The Board approved bringing him in. So I went to Oakdale and got this lovely guy. He was HUGE, and definitely not your normal collie. He was big, and thin, and long, long legs. He looked more like a borzoi than a collie. He had a long history. Jesse was also a barker, so his previous owners had him de-barked, then he had issues with IBD and they could no longer afford to keep him. He had bled about three times, was on meds since he was a puppy and the special diet, was sent to the gastroenterologist, was on IVs many times, had received blood, etc. When Jesse came out of the ICU, he looked at me with those big brown eyes and my heart melted. I fostered him, and failed, and adopted him shortly after bringing him in. When he came to us he was on a special diet of venison/duck, and 38 pills a day (combination of GI drugs, antibiotics, and steroids). Within six months, he was stable. No more bleeding. He was weaned off all medications and just being maintained by the strict diet. He thrived.
He was my Velcro dog. He’s the only dog I could completely trust off lead – he never left my side. He was great with the kids and other dogs. He was smart, and goofy, and funny, and a joy. Jesse was not your standard collie. He was tall, big, he couldn’t close his mouth because his teeth were deformed, so he swallowed his food whole. He had cluster seizures and was put on medication for that. Everyone loved Jesse.

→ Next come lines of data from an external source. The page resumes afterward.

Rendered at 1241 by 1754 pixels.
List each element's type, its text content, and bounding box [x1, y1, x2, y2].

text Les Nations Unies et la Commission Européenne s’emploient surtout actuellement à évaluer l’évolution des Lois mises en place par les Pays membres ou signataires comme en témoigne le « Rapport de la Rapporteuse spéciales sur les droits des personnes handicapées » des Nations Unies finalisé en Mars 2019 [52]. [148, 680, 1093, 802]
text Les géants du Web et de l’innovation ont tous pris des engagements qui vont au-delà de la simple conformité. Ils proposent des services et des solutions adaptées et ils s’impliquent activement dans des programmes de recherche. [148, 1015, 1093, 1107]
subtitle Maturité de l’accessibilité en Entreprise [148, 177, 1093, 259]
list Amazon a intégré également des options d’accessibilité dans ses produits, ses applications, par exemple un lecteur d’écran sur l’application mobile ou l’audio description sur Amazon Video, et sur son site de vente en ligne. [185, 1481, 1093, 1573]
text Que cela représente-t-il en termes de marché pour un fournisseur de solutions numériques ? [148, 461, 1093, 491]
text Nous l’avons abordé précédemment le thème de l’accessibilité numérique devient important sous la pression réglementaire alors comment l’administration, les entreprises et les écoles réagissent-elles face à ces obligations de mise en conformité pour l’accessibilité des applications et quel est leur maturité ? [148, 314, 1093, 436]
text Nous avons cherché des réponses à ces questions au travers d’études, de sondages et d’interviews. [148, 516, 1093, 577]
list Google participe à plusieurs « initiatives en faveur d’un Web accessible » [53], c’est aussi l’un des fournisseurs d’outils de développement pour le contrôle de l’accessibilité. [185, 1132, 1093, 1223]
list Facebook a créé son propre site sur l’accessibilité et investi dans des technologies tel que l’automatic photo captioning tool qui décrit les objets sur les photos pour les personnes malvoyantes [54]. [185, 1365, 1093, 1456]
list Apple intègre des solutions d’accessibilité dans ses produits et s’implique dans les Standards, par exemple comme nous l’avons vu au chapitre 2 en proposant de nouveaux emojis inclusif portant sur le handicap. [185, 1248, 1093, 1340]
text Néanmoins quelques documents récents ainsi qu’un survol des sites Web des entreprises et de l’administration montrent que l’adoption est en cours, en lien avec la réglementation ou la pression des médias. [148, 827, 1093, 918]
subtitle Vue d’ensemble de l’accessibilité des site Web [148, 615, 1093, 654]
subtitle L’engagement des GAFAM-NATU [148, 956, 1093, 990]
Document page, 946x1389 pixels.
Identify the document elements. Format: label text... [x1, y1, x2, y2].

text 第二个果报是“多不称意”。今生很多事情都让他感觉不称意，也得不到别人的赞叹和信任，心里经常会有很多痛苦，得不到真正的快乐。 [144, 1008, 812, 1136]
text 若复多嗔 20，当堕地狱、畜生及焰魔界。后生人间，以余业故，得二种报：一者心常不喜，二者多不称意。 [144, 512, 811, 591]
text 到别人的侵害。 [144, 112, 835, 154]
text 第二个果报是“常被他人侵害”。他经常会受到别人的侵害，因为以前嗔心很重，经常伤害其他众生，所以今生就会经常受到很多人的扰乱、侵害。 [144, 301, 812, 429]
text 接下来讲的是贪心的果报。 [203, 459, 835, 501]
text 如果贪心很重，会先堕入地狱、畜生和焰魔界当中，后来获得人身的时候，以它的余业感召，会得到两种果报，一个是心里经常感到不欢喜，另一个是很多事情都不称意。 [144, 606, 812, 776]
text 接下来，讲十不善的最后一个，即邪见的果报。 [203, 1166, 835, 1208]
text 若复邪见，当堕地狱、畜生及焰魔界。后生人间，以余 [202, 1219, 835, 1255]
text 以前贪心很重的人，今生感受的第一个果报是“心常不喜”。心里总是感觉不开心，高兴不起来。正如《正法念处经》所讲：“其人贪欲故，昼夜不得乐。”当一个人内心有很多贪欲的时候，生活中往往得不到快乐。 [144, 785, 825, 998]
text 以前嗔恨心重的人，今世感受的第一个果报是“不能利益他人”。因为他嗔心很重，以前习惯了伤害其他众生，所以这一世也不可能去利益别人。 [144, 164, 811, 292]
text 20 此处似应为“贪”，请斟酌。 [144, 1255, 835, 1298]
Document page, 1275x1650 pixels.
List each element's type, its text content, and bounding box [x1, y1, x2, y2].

After we stabilized Jesse’s IBD, he only flared (bled) twice and needed to be put on short term meds. Not bad for the last 11 years. Three years ago, he had a bout of aspiration pneumonia. He went to the ICU for three days and almost didn’t make it. The vet felt that due to his de-barking procedure, he was more prone to aspiration. So he survived that too. Last year, his pneumonia came back for the fourth time, and we put him on long term antibiotics.
Over the last year, Jesse became weaker and weaker. A few months ago, often he couldn’t get up without one of us lifting up his be-hind. But he remained happy. We were in the routine of lifting his back end when he would go in and out. If he fell, we’d pick him up. If he couldn’t get up, he’d whine and we’d come and pick him up. It sounds worse than it was, but it worked. Lately the bad days were more than the good days. So last week, I made the appointment.
I’ve been with every dog I’ve ever owned when this time comes. And it’s never easy. But with Jesse there was this bond. I knew it was time, and I knew it was the right thing to do. He never struggled, didn’t pull back his paw, just looked at me with those big brown eyes, closed them, and laid down his head. I’ve never had a dog relax to the point of closing his eyes when they passed, but Jesse did. I know he was ready.
Last night I had a dream. Jesse was in a field of sheep. He was running and jumping, and he had a booming collie bark – the way a collie should bark … not the hoarse “huff, huff” that was typical Jesse.
Thank you MWCR for giving me the opportunity to be his mom and have him in my life. I will miss my Jesse for the rest of my life.